Q - You also have an interest in musicals, and toured with nationally with "Jersey Boys." How is that experience different from being in a band? Do you need both in your life?

I am always searching for ways to make people happy through music and constantly learning and challenging myself in different ways. I love that my job is to ultimately touch people in different ways and bring joy to their lives.


I feel like I can do this through musical theater, teaching, performing for weddings, funerals, songwriting, etc.  

"Jersey Boys" has been a remarkable experience and I am grateful for the opportunity to work on such a successful show with great songs and packed theaters each night. I also have a love for traveling, so I’ve been able to see the world by doing what I love.  

Q - You also have a family. How do you juggle being a mother with all your different projects?

The tricky part of living a circus life is the balance. My husband and bassist in Sugarcreek Road, Patrick Williams, understands the nature of this business more than anyone. He is incredibly supportive and we are both very involved with our 7 year old daughter, Iris. Last year while touring with Jersey Boys, we decided to home-school her and bring her on the road.



Q - You also teach voice and piano from your home. What do you try to instill in your students?
 

I love teaching and I think I’m patient and kind. With children, I try to make practicing exciting with incentive programs and goal-oriented master classes and recitals.

I try to provide a good diet of music exercises, appropriate repertoire, theory, and ear training. In addition, we make up songs, or learn songs off the radio.

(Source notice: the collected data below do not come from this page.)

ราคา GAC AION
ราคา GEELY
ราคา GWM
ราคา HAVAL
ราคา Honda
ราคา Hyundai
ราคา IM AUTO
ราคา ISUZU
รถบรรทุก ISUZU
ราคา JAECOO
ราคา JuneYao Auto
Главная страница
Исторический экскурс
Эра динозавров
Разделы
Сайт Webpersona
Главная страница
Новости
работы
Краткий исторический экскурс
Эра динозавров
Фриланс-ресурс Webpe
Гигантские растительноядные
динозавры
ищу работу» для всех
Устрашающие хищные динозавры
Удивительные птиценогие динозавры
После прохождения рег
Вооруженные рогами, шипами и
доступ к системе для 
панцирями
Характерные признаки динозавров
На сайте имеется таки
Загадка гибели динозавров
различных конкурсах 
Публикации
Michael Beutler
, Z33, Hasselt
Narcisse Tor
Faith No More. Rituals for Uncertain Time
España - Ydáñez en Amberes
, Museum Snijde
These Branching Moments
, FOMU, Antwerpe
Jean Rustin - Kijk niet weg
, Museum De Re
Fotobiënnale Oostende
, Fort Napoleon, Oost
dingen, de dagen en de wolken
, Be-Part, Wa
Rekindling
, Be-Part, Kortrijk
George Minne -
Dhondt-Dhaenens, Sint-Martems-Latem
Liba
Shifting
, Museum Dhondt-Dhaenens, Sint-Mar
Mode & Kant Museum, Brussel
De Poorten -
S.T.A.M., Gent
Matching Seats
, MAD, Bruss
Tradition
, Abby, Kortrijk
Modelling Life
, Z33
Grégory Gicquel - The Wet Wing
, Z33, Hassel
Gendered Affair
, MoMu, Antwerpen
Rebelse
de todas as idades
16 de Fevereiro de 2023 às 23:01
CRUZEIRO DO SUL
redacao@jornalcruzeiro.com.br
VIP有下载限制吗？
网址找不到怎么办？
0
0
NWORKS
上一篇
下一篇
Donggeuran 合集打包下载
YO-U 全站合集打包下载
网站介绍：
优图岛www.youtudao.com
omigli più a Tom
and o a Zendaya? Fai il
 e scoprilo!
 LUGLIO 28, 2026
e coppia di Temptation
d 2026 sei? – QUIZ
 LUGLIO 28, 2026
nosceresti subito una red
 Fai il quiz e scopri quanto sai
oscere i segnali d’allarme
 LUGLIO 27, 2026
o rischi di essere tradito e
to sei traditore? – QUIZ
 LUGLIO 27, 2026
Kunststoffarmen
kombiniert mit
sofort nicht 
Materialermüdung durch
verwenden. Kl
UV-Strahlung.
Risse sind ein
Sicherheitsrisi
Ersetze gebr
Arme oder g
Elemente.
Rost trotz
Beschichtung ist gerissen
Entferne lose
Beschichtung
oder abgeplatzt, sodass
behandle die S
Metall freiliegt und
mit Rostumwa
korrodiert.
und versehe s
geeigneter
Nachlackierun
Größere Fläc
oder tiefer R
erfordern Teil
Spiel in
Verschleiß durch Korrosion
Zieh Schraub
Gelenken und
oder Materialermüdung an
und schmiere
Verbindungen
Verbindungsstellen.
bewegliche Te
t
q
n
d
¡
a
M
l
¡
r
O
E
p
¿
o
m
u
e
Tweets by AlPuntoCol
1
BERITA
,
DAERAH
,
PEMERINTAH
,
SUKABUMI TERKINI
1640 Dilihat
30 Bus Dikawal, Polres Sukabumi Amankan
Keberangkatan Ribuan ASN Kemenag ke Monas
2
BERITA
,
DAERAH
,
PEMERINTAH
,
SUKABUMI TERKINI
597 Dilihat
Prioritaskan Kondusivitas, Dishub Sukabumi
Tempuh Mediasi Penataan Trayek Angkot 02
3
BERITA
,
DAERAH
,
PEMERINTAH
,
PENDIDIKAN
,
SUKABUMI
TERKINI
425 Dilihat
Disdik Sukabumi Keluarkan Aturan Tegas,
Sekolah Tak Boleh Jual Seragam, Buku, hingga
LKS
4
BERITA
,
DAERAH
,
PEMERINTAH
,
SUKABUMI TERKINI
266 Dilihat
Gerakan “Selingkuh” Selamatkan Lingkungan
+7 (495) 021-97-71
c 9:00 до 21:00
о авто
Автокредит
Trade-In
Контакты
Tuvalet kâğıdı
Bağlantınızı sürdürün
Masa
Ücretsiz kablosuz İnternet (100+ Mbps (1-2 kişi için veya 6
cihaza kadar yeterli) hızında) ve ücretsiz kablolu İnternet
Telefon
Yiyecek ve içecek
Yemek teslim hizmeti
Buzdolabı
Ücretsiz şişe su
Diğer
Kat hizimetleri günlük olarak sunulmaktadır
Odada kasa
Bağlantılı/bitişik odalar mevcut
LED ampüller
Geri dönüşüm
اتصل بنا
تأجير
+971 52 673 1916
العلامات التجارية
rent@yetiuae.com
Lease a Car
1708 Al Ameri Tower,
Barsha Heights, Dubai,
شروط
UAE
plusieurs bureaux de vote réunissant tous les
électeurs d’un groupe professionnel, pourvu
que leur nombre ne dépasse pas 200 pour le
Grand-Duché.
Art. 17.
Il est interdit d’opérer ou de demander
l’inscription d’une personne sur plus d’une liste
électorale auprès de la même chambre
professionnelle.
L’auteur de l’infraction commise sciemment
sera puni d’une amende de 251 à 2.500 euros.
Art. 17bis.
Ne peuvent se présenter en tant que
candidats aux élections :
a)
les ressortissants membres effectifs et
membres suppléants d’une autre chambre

I think kids are very proud of their accomplishments if they can play a song proficiently for family or friends. I also feel that learning an instrument is a great discipline but ultimately, it must make them happy.

Music should never be a chore or full of pressure.  

Q - Do you have any dream projects or collaborations?

When I was in high school, I wrote a paper about my dream job of being a back-up singer for Lyle Lovett. That dream still stands.


He was such a huge influence for me as a songwriter. I really love being in supportive, collaborative roles and I feel like I’m a great harmony singer and team player.

I’m a huge fan of the group The Wailin’ Jennys and would love to work with them. I also would love to work on the new Sara Bareilles musical, “ Waitress,” which is based on such a moving film for me.

Not to mention she is one of the best piano player/singer/songwriters in the biz! Hopefully she won’t need too much therapy when she’s older!

I guess she’ll be able to write her own songs or life stories.